OK, OK, I admit it. I once held a strong opinion of Limp Bizkit. I didn’t dig most of Three Dollar Bill Y’all, and this upset a number of my friends who appreciated the raw approach of the record and the fact that it represented the last time that Limp Bizkit didn’t sound or feel like sellouts.
The height of my interest in Limp was during their Significant Other days, because they seemed to be going against the grain of everything that was going on in music at the time. The impromptu rooftop performances that were shut down by the cops in almost every city were an awesome idea (although not original) and the band seemed genuinely pissed off during those days.
Like Limp or not, their Woodstock ’99 performance was easily one of the best of the notorious festival, and when Fred Durst climbed up on the plywood to surf about 10 feet into the audience, it was a pretty memorable moment in music. Chocolate Starfish and the Hot Dog Flavored Water had some good guitar tracks, although I quickly lost interest when every time I turned on the radio or TV I heard “keep rollin’, rollin’, rollin’.” Most of Freddy’s lyrics on the album were pretty wack, yo.
So let’s flash forward to the present, Wes Borland, the talented guitarist behind all of Limp’s tracks, has left the band on “amicable” terms with the rest of the band. Yeah, right. Either Wes just realized on Limp’s slow slide down the popularity scale that he was the best part of the band, or Fred and his fat ego pulled apart the band. Maybe it was a little bit of both, but what is certain is that Borland’s strange onstage attire and oddly tuned rhythms were Limp’s trademark, and now he’s left the band to pursue “other projects.”
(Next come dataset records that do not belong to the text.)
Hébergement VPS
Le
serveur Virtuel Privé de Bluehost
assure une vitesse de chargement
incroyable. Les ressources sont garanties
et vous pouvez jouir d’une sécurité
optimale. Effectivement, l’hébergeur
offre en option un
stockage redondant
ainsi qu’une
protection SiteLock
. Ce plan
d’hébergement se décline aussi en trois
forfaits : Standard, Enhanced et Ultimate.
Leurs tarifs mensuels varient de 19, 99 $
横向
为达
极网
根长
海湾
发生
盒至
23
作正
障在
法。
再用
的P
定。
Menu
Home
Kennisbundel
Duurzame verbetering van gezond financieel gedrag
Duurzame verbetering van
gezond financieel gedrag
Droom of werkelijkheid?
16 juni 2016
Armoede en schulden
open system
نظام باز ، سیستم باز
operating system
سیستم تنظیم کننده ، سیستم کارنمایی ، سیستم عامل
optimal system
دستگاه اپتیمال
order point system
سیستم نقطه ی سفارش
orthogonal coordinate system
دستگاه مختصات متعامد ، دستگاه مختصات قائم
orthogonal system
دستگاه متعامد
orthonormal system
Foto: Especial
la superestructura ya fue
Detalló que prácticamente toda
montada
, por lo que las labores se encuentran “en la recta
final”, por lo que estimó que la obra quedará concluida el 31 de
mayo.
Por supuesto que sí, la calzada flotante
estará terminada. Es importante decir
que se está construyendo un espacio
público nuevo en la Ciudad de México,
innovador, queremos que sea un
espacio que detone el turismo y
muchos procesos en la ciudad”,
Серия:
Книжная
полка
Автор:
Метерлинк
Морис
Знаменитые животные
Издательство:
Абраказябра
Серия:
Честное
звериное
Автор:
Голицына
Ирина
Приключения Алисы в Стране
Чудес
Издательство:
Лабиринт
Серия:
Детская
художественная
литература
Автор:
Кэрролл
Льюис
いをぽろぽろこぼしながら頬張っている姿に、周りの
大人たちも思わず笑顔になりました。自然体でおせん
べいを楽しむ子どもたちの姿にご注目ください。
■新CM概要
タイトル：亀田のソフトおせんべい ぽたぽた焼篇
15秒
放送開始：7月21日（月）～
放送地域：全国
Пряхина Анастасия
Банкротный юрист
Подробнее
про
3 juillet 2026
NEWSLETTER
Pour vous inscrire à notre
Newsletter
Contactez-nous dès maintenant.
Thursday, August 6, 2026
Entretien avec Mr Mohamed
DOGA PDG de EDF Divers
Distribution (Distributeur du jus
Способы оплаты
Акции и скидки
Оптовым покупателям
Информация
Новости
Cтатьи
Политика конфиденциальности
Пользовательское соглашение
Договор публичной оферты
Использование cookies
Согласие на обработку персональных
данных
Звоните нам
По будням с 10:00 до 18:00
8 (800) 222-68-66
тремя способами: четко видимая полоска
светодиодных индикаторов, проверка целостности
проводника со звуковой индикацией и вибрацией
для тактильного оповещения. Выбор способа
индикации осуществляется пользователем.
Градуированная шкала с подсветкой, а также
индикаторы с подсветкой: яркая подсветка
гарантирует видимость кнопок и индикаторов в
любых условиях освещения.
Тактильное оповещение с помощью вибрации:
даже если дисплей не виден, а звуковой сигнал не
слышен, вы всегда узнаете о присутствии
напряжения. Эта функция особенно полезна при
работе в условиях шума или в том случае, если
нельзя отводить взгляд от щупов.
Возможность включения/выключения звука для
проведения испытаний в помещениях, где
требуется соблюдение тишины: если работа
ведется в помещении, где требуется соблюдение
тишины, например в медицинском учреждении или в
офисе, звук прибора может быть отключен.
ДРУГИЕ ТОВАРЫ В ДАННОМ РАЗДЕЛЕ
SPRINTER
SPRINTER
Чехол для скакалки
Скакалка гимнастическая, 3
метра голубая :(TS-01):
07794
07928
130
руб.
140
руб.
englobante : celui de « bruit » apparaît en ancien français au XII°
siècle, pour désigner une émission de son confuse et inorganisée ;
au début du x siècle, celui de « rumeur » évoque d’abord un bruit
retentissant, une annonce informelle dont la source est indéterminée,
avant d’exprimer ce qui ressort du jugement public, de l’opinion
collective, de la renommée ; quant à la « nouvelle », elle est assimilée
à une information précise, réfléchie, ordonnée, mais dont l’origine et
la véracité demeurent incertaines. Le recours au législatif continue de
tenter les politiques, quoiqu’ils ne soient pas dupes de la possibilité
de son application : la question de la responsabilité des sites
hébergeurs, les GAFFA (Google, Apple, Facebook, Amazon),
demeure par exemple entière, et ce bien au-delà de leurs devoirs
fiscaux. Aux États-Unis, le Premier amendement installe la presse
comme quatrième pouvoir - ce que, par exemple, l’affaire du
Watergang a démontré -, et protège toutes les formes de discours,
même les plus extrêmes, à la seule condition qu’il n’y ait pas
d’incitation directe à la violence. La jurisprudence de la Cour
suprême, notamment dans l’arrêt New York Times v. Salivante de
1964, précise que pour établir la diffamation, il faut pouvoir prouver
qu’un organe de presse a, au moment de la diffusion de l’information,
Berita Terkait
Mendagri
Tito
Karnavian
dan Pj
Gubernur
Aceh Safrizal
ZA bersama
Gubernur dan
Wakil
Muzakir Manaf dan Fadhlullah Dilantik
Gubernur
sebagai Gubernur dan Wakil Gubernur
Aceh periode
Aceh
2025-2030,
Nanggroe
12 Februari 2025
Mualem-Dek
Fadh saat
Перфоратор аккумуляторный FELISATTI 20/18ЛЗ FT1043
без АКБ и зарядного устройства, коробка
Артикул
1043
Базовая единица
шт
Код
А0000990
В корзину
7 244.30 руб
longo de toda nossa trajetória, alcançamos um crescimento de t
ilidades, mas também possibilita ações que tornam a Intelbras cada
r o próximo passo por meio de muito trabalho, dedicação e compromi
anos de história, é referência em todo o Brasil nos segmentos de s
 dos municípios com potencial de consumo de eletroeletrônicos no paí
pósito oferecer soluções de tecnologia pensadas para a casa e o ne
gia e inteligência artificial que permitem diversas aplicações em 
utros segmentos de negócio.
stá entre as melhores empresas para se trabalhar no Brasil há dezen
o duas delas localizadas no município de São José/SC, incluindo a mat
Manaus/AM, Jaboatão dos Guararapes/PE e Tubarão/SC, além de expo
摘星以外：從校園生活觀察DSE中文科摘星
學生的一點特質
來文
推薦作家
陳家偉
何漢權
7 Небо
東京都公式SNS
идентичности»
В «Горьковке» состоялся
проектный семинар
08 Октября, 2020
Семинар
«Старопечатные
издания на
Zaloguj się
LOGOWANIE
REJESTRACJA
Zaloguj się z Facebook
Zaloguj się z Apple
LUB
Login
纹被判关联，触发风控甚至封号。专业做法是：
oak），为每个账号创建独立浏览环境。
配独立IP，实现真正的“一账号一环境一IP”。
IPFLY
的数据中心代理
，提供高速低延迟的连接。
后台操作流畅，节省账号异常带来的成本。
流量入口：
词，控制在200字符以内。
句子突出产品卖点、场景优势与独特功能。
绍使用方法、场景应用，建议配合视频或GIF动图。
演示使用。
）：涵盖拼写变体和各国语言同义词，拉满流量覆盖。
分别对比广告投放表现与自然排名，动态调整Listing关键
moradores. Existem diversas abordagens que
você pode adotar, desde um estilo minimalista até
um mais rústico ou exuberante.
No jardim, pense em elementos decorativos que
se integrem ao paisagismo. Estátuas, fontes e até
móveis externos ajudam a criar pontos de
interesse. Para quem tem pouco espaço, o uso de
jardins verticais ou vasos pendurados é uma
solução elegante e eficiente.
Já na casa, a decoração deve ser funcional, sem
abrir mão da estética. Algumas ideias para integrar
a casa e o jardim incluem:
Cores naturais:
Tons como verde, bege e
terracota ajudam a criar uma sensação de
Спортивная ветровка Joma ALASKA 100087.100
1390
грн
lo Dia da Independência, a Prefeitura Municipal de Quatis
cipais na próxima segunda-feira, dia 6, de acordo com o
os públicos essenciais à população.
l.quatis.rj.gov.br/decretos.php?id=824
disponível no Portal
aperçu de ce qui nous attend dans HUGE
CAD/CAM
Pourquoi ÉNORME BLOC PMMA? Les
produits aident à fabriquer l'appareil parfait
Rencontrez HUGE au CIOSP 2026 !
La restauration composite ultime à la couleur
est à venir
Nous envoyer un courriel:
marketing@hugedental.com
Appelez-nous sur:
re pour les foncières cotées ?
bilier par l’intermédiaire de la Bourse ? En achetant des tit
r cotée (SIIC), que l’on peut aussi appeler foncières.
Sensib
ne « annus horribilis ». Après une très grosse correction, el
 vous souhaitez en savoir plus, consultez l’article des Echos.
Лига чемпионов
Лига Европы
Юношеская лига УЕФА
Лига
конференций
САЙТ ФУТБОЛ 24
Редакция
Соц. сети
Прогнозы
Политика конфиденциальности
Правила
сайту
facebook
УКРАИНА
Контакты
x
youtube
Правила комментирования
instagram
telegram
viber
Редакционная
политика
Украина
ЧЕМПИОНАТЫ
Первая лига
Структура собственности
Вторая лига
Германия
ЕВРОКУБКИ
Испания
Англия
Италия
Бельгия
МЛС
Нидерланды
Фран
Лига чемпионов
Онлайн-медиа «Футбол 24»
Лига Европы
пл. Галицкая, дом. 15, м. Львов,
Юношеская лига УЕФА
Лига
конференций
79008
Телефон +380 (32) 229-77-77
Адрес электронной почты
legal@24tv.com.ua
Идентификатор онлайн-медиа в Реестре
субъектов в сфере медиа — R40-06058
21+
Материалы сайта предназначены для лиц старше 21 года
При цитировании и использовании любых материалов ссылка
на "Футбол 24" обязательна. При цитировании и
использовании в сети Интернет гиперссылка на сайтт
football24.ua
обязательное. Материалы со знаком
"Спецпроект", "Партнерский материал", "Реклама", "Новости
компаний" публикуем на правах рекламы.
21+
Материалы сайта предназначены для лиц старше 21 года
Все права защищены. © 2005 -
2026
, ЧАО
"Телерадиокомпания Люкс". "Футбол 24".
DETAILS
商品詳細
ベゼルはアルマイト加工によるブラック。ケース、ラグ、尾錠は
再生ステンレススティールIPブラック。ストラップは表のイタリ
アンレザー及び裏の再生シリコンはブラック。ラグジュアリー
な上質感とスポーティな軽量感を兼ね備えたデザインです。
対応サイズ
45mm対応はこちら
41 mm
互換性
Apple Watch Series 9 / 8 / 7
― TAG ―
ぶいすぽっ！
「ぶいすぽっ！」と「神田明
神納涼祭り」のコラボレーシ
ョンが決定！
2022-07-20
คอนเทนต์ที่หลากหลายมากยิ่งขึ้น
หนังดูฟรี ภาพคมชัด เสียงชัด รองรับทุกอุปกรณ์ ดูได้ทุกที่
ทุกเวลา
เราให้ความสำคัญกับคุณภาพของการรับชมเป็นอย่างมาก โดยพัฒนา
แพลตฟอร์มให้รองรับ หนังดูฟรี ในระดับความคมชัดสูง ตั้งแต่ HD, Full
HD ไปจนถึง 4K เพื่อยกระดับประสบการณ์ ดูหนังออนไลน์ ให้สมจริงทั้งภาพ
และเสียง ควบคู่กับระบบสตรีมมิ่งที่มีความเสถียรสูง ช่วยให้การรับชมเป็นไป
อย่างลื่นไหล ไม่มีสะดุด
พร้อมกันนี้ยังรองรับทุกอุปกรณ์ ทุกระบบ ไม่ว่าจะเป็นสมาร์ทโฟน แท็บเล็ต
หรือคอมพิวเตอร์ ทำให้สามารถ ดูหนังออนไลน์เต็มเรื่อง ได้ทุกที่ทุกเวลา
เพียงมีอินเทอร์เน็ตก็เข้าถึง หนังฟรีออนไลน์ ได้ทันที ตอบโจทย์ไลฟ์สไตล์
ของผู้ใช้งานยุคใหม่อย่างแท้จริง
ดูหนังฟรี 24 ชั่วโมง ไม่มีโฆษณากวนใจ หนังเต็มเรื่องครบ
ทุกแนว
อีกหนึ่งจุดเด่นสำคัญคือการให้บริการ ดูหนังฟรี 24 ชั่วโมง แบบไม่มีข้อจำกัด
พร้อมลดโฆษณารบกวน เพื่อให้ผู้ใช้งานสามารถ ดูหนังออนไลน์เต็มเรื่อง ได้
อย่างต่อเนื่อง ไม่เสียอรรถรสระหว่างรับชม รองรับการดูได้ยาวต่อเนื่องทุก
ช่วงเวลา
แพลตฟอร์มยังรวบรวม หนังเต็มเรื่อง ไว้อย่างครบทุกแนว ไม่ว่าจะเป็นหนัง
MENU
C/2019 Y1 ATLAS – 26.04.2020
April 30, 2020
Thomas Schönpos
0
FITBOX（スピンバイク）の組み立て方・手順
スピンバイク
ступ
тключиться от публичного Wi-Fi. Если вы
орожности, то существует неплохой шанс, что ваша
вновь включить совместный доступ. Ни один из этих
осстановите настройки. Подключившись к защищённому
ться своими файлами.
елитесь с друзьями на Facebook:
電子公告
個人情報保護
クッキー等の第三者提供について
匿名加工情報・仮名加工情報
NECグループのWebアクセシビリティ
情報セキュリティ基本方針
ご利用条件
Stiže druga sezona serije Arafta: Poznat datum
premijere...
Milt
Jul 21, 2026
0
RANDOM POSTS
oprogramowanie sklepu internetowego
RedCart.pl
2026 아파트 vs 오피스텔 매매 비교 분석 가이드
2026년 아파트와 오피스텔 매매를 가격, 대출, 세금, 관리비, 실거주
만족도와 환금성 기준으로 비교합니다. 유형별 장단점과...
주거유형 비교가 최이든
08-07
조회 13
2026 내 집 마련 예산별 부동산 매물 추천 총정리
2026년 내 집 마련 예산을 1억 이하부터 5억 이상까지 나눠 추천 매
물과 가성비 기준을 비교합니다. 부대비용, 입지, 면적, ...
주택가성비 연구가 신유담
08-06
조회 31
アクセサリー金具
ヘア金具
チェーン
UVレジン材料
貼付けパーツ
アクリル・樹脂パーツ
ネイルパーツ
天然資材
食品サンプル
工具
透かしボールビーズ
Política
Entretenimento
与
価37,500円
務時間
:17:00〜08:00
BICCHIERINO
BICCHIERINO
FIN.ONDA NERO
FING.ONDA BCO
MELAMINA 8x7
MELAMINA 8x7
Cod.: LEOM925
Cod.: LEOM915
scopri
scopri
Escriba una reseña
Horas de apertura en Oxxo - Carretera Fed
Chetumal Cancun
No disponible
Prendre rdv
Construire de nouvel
If those other projects are his goofy, Tenacious D-esque “Big Dumb Face” group, then Wes really wants to fall into obscurity quickly. Jack Black and Tenacious D are comedians, Wes Borland isn’t. He needs to avoid the funny stuff and find people that are interested in playing the kind of music that he is capable of. He’s a talented guy, and if he commits himself to a genuine project with the right people, then he’ll have a shot at showing up his former band.
For months it felt like the split was coming. All summer Fred was conducting interviews and talking up the next Limp record as sounding “post-nuclear” and once went as far as to say that the record would sound like a cross between “Pantera’s Vulgar Display Of Power meets Pink Floyd’s Off The Wall.” No, that was not a typo; Fred said Off The Wall.
No one said that he knew a lot about rock history, but all of Fred’s interviews about the record seemed phony, and the truth is probably that Wes had written no music and that Limp was on the rocks. That’s another question that will probably go unanswered, but the next big question is, what’s Mr. Durst going to do now?
The guy can’t play an instrument, can’t sing, is a poor lyricist and is backed up by some average musicians. Durst recently announced that he would go to shopping malls and high schools across the country looking for the “illest guitarist known to man” to replace his departed music writer Wes Borland.
I for one really doubt that the illest guitarist known to man would want to play music with or for Fred Durst. Fred is now treading in that touchy area that the former members of Rage Against The Machine found themselves in. As much as Fred and his little rhymes are important to Limp’s image and sound, Wes Borland was Limp Bizkit, much like Zach De La Rocha was Rage Against The Machine. The former members of Rage got lucky, they got Chris Cornell, former lead singer of Soundgarden as their backup. I really doubt that Limp will be as lucky in finding a replacement.
So what should they do? Call it quits.
They left a nice little legacy, but things just won’t be the same without Wes, and there is great danger in putting control of the music into Durst’s hands. If Fred can find the “illest guitarist known to man” and sell a million records, then more power to him, but I don’t think he’s going to be able to do it. Without Wes, he doesn’t have the goods to keep the record sales up or the fans interested, but as Fred would say in the cover song that put his band on the map, “I gotta have faith.”